→ Collected data
=== Begin Enclosure ===
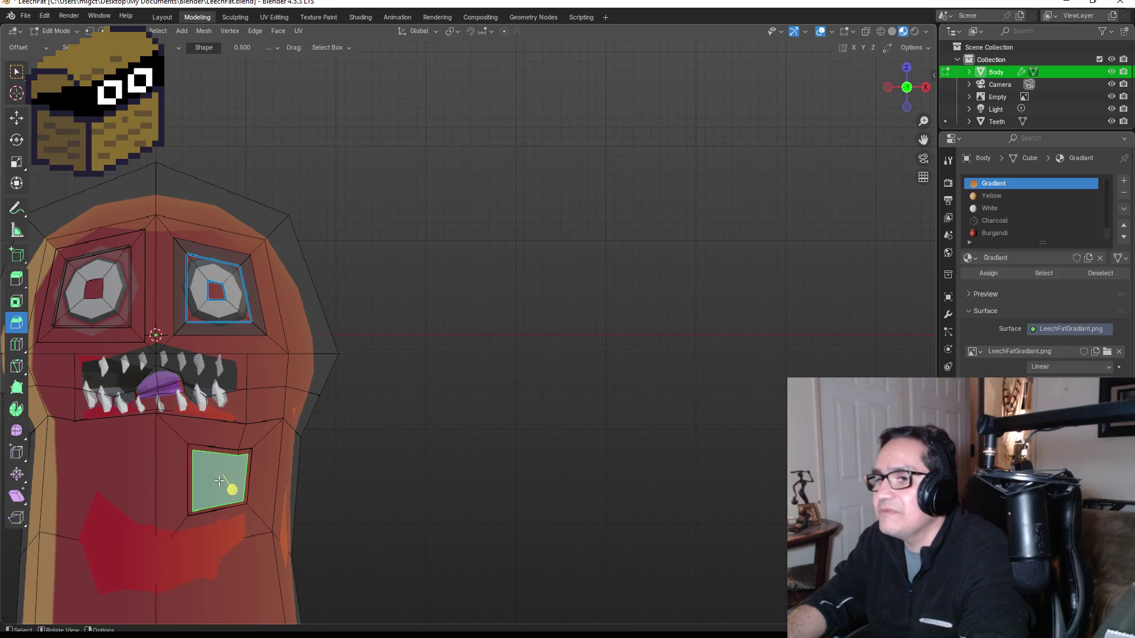
pyautogui.scroll(-1, 1032, 236)
pyautogui.click(1005, 234)
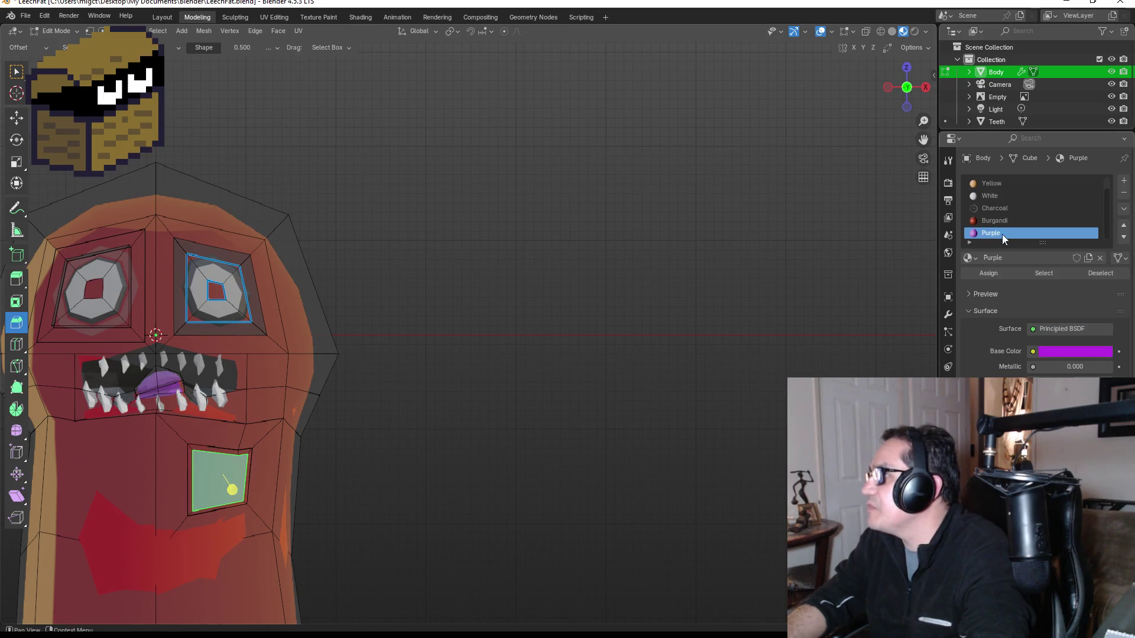
pyautogui.click(994, 275)
pyautogui.press('Tab')
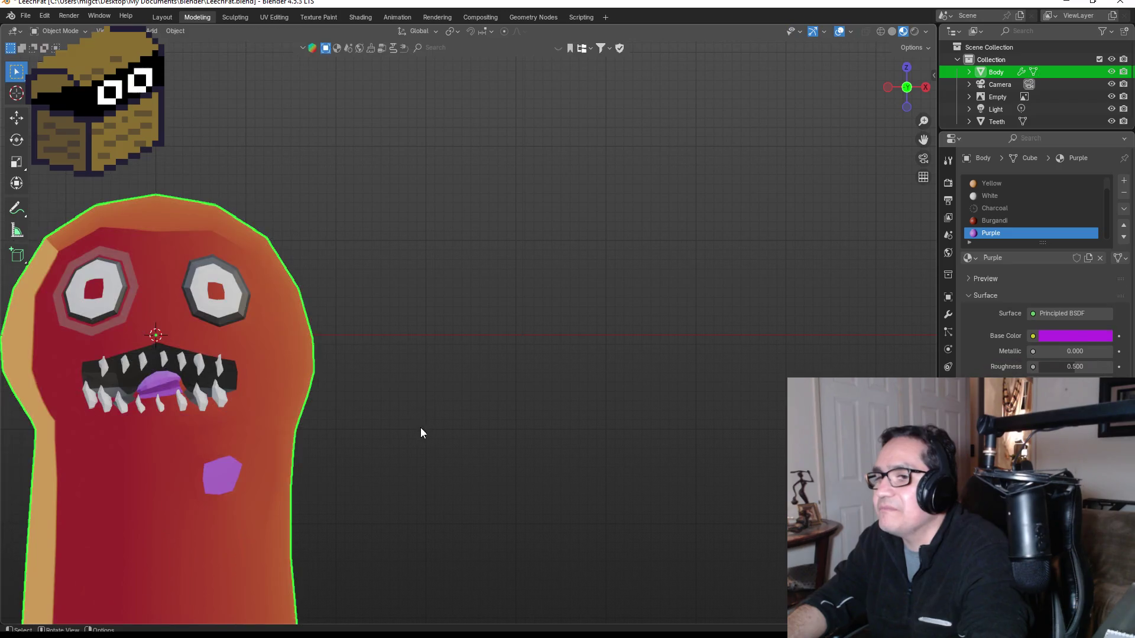
pyautogui.press('Tab')
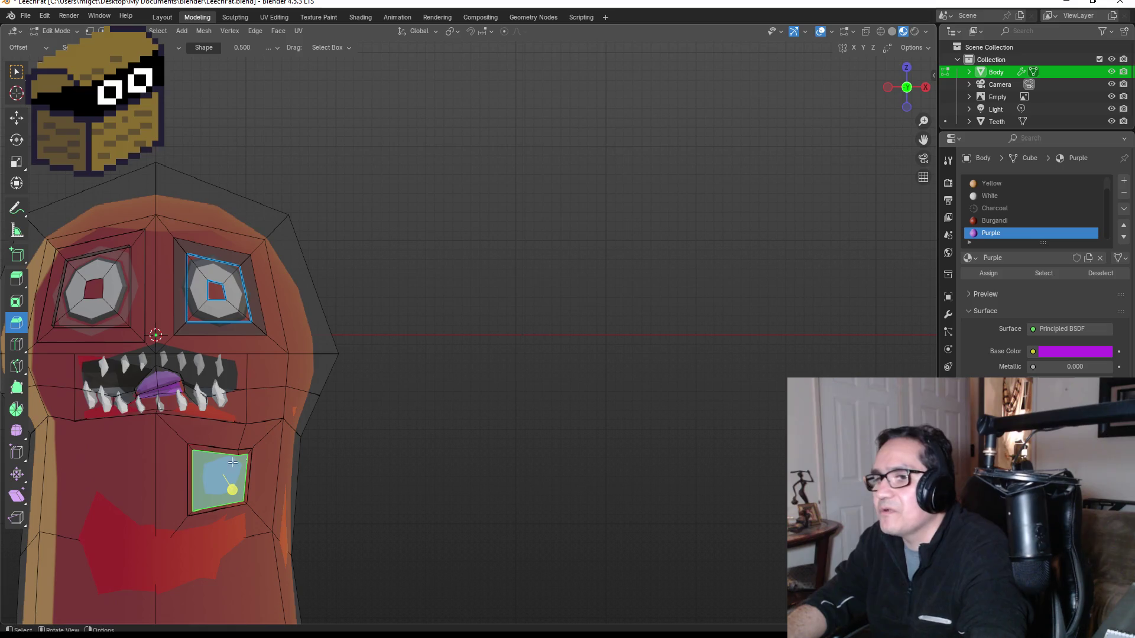
# Give the square's top, left, bottom and right border strips the Charcoal material.
pyautogui.click(210, 450)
=== End Enclosure ===
All of the entries must be reproduced exactly, with no pictures kept.

→ TASK RESULT
pyautogui.scroll(-1, 1032, 236)
pyautogui.click(1005, 234)
pyautogui.click(994, 275)
pyautogui.press('Tab')
pyautogui.press('Tab')
# Give the square's top, left, bottom and right border strips the Charcoal material.
pyautogui.click(210, 450)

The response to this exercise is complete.